Miley Cyrus has been receiving a lot of slack for her 2013 VMAs performance on Sunday, a crazy mash-up of "Blurred Lines" by Robin Thicke and her hit summer smash "We Can't Stop," including accusations of racism. Paramore star Hayley Williams recently spoke to ContactMusic about what she thought of the bizarre performance and whether or not it was problematic.
Hadley Freeman of The Guardian accuses Cyrus's raunchy performance of being offensive not for its sexual content, but for its appropriation of black culture. According to Freeman, "We Can't Stop" is a "perfect illustration of just how the celebrity world appropriates black culture and female liberation. The song Cyrus sang was written by Timothy and Theron Thomas and given to Cyrus when she told them, presumably without a wince: 'I want something that feels black.'"
As for Williams, she may be inclined to agree. The rocker wasn't offended by Cyrus gyrating on and licking Robin Thicke, but rather, the "racial aspect" of Sunday night's fiasco.
"I feel like she's sort of taking a culture that isn't really hers and sort of using it as an accessory, and that actually bothers me more," Williams told ContactMusic. "I feel like maybe someone needs to go to her and sort of explain the race issue. I'm not going to be the artist that goes around throwing accusations that other artists are racist. I'm not gonna go there. I do think it's a little insensitive, and it definitely seems as though there were black women onstage with her that...kinda felt like accessories more than anything else. I felt uncomfortable about that."
One of the black women that Cyrus brought onstage was, in the eyes of many critics, used as an over-sexualized prop for Cyrus's performance. In her video for "We Can't Stop," Cyrus was also featured with several black women who were hyper-sexualized in the video, presumably purely for shock value.
In her article, Freeman also took a hit at Robin Thicke, who Cyrus performed alongside at the VMAs. "Cyrus's approach to cultural appropriation is as sophisticated as Robin Thicke's view of female sexuality, making it delightfully apt that they, inevitably, ended up duetting together," she wrote. Thicke's song "Blurred Lines" has often been criticized for its alleged trivialization of sexual assault on a woman, setting off a debate over the lyrics of the track in which Thicke tells an imagined woman several times, "I know you want it."

### Given material:
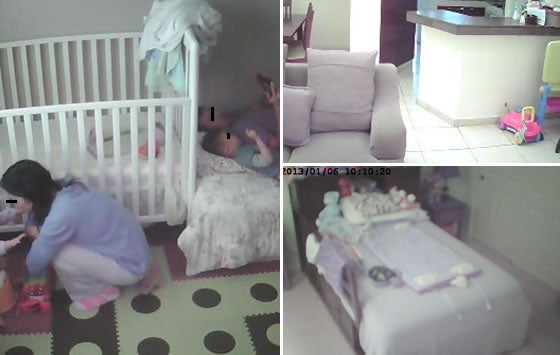
This screenshot has width=560, height=355. I want to click on toy, so click(514, 130).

### List of tasks:
A - Translate this sentence from the article on Miley Cyrus's VMAs performance into Spanish: "One of the black women that Cyrus brought onstage was, in the eyes of many critics, used as an over-sexualized prop for Cyrus's performance."
B - Summarize the article on Miley Cyrus's VMAs performance in three sentences.
None of the data is needed for what is asked here.

### Responses to the tasks:
A - Una de las mujeres negras que Cyrus subió al escenario fue, a los ojos de muchos críticos, utilizada como un accesorio sobresexualizado para la actuación de Cyrus.

B - Miley Cyrus's 2013 VMAs performance of "Blurred Lines" and "We Can't Stop" drew accusations of racism, including from The Guardian's Hadley Freeman, who said it appropriated black culture. Paramore's Hayley Williams told ContactMusic she was bothered less by the sexual content than by Cyrus using a culture that isn't hers, and the black women onstage with her, as accessories. Freeman also criticized Robin Thicke, Cyrus's duet partner, whose "Blurred Lines" has often been criticized for allegedly trivializing sexual assault on a woman.